Source document
◆ ◆ ◆ ◆ ◆ ◆ ◆

Net-New

Installment Payment Experience

Lead Product Designer 3 Weeks 4+ Stakeholders Net-New System Rule-Driven UX Enterprise Platform Web Responsive

The Problem

Participants did not have a dedicated way to understand their non-qualified installment payments. Installment information was fragmented across systems and difficult to interpret, making it unclear which installment streams were active, where participants were within a payment schedule, and when their next payment would occur. As installment configurations grew more complex, this gap created confusion and increased reliance on support teams.

The Challenge

  • Net-new experience with no existing participant-facing pattern
  • Complex installment rules across plans, class years, and payment types
  • Need to balance participant clarrity with financial accuracy
  • Three-week timeline requiring rapid alignment and scope discipline

My Approach

  • Synthesizing stakeholder input across six touchbase meetings
  • Defining a clear information hierarchy around participant priorities
  • Structuring content by plan and class year scalability
  • Making intentional scope tradeoffs to deliver a test-ready concept

The Outcome

  • Test-ready installment payment experience delivered in three weeks
  • Clear visibility into active installment streams and remaining payments
  • Expandable structure supporting detail without overwhelming users
  • Defined backlog of future enhancements grounded in validated needs

Opportunity

Bringing Structure and Context to Installment Payments

As non-qualified plans introduced more flexible installment options, participants were left without a clear way to understand how their payments were structured over time. Information existed, but it was fragmented, inconsistent, and often optimized for internal operations rather than participant comprehension. This created an opportunity to define a dedicated experience that could translate complex installment logic into something participants could confidently understand and act on.

Gaps Identified

  • No centralized view of active installment streams across plans
  • Lack of clarity around progress within a stream (how many payments remain)
  • Inconsistent visbility into processed vs. upcoming payments
  • Overreliance on dense tables and transactional records without meaningful hierarchy

These gaps made it difficult for participants to answer basic questions about their installments without external support.

Why Existing Solutions Fell Short

Existing surfaces focused on individual transactions rather than the installment journey as a whole. Payments were displayed as isolated events, without context around sequencing, remaining installments, or future expectations. While this approach satisfied record-keeping needs, it failed to support participant understanding—especially as installment configurations became more complex across plans and class years.

◆ ◆ ◆ ◆ ◆ ◆ ◆

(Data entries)
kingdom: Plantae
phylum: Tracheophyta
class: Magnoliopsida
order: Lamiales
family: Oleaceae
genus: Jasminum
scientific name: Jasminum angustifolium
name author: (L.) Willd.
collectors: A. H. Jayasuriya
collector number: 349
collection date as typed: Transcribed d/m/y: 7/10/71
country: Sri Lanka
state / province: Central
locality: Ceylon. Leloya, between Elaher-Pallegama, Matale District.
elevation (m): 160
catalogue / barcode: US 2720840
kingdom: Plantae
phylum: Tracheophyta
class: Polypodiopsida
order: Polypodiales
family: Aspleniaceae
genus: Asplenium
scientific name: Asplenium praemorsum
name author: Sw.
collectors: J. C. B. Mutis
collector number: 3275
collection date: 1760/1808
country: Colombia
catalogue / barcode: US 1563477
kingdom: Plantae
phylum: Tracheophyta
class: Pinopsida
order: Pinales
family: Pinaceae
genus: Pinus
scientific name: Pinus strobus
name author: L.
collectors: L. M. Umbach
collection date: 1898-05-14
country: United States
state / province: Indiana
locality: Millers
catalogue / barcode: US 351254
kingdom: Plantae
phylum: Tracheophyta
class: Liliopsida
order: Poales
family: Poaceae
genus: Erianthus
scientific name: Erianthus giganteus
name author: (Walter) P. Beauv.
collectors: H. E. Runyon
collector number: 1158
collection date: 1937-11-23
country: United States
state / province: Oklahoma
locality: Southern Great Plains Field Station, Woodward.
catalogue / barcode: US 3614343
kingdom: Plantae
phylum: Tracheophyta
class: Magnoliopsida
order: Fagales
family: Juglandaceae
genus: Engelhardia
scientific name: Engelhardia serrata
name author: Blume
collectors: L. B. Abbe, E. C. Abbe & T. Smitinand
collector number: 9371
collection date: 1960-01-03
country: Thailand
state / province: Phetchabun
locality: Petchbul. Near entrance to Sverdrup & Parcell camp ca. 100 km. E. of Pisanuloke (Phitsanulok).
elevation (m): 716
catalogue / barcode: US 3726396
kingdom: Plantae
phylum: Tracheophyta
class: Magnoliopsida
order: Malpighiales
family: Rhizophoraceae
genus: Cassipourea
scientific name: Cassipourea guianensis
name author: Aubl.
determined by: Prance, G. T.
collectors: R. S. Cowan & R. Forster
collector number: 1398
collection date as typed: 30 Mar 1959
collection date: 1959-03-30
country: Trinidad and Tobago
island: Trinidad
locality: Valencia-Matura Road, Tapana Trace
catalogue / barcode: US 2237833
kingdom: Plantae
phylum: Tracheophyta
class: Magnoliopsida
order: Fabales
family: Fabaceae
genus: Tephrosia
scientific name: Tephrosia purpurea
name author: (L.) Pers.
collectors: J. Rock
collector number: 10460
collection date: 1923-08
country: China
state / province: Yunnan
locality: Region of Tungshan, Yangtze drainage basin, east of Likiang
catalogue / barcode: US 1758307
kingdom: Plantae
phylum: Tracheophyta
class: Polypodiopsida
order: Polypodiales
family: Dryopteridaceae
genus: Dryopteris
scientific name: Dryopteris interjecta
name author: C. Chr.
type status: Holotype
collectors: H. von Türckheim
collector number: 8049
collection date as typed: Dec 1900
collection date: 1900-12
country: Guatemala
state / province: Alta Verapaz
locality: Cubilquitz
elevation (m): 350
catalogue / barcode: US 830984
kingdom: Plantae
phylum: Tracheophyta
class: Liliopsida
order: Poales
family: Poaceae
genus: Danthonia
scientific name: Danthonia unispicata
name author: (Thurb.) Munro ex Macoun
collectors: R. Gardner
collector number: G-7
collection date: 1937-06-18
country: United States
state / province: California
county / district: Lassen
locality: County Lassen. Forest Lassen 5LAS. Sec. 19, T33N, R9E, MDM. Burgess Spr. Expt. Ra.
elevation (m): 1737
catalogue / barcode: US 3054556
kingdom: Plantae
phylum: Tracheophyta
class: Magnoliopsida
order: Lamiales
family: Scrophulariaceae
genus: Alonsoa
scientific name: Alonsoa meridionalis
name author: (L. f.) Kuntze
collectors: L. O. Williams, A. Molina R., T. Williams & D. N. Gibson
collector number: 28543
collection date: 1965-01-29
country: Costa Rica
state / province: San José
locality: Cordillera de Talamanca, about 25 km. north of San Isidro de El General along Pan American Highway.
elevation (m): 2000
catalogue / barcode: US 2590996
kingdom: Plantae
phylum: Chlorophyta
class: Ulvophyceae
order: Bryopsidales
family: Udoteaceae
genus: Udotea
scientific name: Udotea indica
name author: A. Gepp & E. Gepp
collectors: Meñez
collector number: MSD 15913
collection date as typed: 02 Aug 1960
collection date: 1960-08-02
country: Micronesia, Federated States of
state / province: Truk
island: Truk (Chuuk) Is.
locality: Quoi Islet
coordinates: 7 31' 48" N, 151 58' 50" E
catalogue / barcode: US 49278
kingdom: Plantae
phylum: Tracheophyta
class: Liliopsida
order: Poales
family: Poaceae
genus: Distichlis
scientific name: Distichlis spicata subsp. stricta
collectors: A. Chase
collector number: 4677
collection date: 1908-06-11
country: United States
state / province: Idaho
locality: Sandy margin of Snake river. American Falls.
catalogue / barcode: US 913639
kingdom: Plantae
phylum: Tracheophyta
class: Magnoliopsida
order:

◆ ◆ ◆ ◆ ◆ ◆ ◆

What to do
Transcribe the installment payment case study, starting with "These gaps made" and going on through "and class years.".

Written solution
These gaps made it difficult for participants to answer basic questions about their installments without external support.

Why Existing Solutions Fell Short

Existing surfaces focused on individual transactions rather than the installment journey as a whole. Payments were displayed as isolated events, without context around sequencing, remaining installments, or future expectations. While this approach satisfied record-keeping needs, it failed to support participant understanding—especially as installment configurations became more complex across plans and class years.